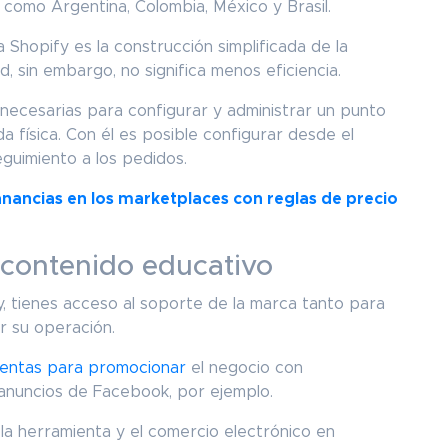
 como Argentina, Colombia, México y Brasil.
 Shopify es la construcción simplificada de la
, sin embargo, no significa menos eficiencia.
s necesarias para configurar y administrar un punto
 física. Con él es posible configurar desde el
eguimiento a los pedidos.
ancias en los marketplaces con reglas de precio
 contenido educativo
fy, tienes acceso al soporte de la marca tanto para
r su operación.
ientas para promocionar
el negocio con
 anuncios de Facebook, por ejemplo.
la herramienta y el comercio electrónico en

===============

▶ [What you should do]:
Could you output the text read from every one of the records above, character for character and in the same order, leaving out the pictures?

▶ [Your response]:
 como Argentina, Colombia, México y Brasil.
 Shopify es la construcción simplificada de la
, sin embargo, no significa menos eficiencia.
s necesarias para configurar y administrar un punto
 física. Con él es posible configurar desde el
eguimiento a los pedidos.
ancias en los marketplaces con reglas de precio
 contenido educativo
fy, tienes acceso al soporte de la marca tanto para
r su operación.
ientas para promocionar
el negocio con
 anuncios de Facebook, por ejemplo.
la herramienta y el comercio electrónico en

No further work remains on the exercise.